How to complete this task: Arrange every line of the material below as a JSON list of strings, one string per line, with blank lines omitted.

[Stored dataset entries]

▬▬▬▬▬▬

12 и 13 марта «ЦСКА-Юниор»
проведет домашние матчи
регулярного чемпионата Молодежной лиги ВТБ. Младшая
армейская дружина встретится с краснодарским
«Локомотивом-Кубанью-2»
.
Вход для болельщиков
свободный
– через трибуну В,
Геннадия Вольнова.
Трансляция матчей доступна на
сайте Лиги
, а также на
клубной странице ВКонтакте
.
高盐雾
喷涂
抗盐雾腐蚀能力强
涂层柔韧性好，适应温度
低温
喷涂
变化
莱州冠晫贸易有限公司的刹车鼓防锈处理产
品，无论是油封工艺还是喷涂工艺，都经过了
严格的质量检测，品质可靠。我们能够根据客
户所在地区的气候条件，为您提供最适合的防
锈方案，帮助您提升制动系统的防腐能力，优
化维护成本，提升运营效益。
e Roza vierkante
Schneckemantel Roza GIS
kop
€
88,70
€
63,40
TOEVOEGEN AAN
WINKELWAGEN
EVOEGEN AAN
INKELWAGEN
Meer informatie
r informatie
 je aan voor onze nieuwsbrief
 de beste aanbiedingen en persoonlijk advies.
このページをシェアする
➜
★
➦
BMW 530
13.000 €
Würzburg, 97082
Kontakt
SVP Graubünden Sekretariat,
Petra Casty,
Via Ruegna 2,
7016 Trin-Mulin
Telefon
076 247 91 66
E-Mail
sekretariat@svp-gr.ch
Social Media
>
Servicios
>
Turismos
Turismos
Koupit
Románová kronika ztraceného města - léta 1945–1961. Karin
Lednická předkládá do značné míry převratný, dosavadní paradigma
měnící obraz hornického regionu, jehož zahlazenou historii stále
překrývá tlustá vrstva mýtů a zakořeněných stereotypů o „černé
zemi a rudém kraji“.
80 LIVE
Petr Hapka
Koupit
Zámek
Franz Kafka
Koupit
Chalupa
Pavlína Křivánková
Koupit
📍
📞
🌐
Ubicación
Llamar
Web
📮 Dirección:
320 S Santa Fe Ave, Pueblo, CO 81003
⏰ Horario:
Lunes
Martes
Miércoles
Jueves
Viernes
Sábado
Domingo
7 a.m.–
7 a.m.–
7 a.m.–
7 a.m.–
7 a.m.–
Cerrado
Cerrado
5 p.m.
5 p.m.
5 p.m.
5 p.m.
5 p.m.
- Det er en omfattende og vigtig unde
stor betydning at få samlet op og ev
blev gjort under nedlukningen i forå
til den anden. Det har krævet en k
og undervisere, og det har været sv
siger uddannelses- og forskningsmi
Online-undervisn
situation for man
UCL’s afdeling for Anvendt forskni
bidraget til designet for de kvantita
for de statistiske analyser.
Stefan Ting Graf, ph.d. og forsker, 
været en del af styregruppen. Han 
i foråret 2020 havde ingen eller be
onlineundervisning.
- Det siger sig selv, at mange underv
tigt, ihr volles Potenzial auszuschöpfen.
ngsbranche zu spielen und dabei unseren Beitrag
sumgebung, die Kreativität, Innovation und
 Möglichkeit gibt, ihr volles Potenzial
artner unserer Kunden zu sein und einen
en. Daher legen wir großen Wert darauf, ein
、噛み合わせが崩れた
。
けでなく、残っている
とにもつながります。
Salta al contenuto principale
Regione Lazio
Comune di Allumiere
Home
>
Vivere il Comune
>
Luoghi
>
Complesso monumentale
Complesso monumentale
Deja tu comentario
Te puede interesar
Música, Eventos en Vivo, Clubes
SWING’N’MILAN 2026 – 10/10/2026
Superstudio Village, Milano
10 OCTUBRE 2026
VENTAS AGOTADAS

▬▬▬▬▬▬

Task output:
[
  "12 и 13 марта «ЦСКА-Юниор»",
  "проведет домашние матчи",
  "регулярного чемпионата Молодежной лиги ВТБ. Младшая",
  "армейская дружина встретится с краснодарским",
  "«Локомотивом-Кубанью-2»",
  ".",
  "Вход для болельщиков",
  "свободный",
  "– через трибуну В,",
  "Геннадия Вольнова.",
  "Трансляция матчей доступна на",
  "сайте Лиги",
  ", а также на",
  "клубной странице ВКонтакте",
  ".",
  "高盐雾",
  "喷涂",
  "抗盐雾腐蚀能力强",
  "涂层柔韧性好，适应温度",
  "低温",
  "喷涂",
  "变化",
  "莱州冠晫贸易有限公司的刹车鼓防锈处理产",
  "品，无论是油封工艺还是喷涂工艺，都经过了",
  "严格的质量检测，品质可靠。我们能够根据客",
  "户所在地区的气候条件，为您提供最适合的防",
  "锈方案，帮助您提升制动系统的防腐能力，优",
  "化维护成本，提升运营效益。",
  "e Roza vierkante",
  "Schneckemantel Roza GIS",
  "kop",
  "€",
  "88,70",
  "€",
  "63,40",
  "TOEVOEGEN AAN",
  "WINKELWAGEN",
  "EVOEGEN AAN",
  "INKELWAGEN",
  "Meer informatie",
  "r informatie",
  " je aan voor onze nieuwsbrief",
  " de beste aanbiedingen en persoonlijk advies.",
  "このページをシェアする",
  "➜",
  "★",
  "➦",
  "BMW 530",
  "13.000 €",
  "Würzburg, 97082",
  "Kontakt",
  "SVP Graubünden Sekretariat,",
  "Petra Casty,",
  "Via Ruegna 2,",
  "7016 Trin-Mulin",
  "Telefon",
  "076 247 91 66",
  "E-Mail",
  "sekretariat@svp-gr.ch",
  "Social Media",
  ">",
  "Servicios",
  ">",
  "Turismos",
  "Turismos",
  "Koupit",
  "Románová kronika ztraceného města - léta 1945–1961. Karin",
  "Lednická předkládá do značné míry převratný, dosavadní paradigma",
  "měnící obraz hornického regionu, jehož zahlazenou historii stále",
  "překrývá tlustá vrstva mýtů a zakořeněných stereotypů o „černé",
  "zemi a rudém kraji“.",
  "80 LIVE",
  "Petr Hapka",
  "Koupit",
  "Zámek",
  "Franz Kafka",
  "Koupit",
  "Chalupa",
  "Pavlína Křivánková",
  "Koupit",
  "📍",
  "📞",
  "🌐",
  "Ubicación",
  "Llamar",
  "Web",
  "📮 Dirección:",
  "320 S Santa Fe Ave, Pueblo, CO 81003",
  "⏰ Horario:",
  "Lunes",
  "Martes",
  "Miércoles",
  "Jueves",
  "Viernes",
  "Sábado",
  "Domingo",
  "7 a.m.–",
  "7 a.m.–",
  "7 a.m.–",
  "7 a.m.–",
  "7 a.m.–",
  "Cerrado",
  "Cerrado",
  "5 p.m.",
  "5 p.m.",
  "5 p.m.",
  "5 p.m.",
  "5 p.m.",
  "- Det er en omfattende og vigtig unde",
  "stor betydning at få samlet op og ev",
  "blev gjort under nedlukningen i forå",
  "til den anden. Det har krævet en k",
  "og undervisere, og det har været sv",
  "siger uddannelses- og forskningsmi",
  "Online-undervisn",
  "situation for man",
  "UCL’s afdeling for Anvendt forskni",
  "bidraget til designet for de kvantita",
  "for de statistiske analyser.",
  "Stefan Ting Graf, ph.d. og forsker, ",
  "været en del af styregruppen. Han ",
  "i foråret 2020 havde ingen eller be",
  "onlineundervisning.",
  "- Det siger sig selv, at mange underv",
  "tigt, ihr volles Potenzial auszuschöpfen.",
  "ngsbranche zu spielen und dabei unseren Beitrag",
  "sumgebung, die Kreativität, Innovation und",
  " Möglichkeit gibt, ihr volles Potenzial",
  "artner unserer Kunden zu sein und einen",
  "en. Daher legen wir großen Wert darauf, ein",
  "、噛み合わせが崩れた",
  "。",
  "けでなく、残っている",
  "とにもつながります。",
  "Salta al contenuto principale",
  "Regione Lazio",
  "Comune di Allumiere",
  "Home",
  ">",
  "Vivere il Comune",
  ">",
  "Luoghi",
  ">",
  "Complesso monumentale",
  "Complesso monumentale",
  "Deja tu comentario",
  "Te puede interesar",
  "Música, Eventos en Vivo, Clubes",
  "SWING’N’MILAN 2026 – 10/10/2026",
  "Superstudio Village, Milano",
  "10 OCTUBRE 2026",
  "VENTAS AGOTADAS"
]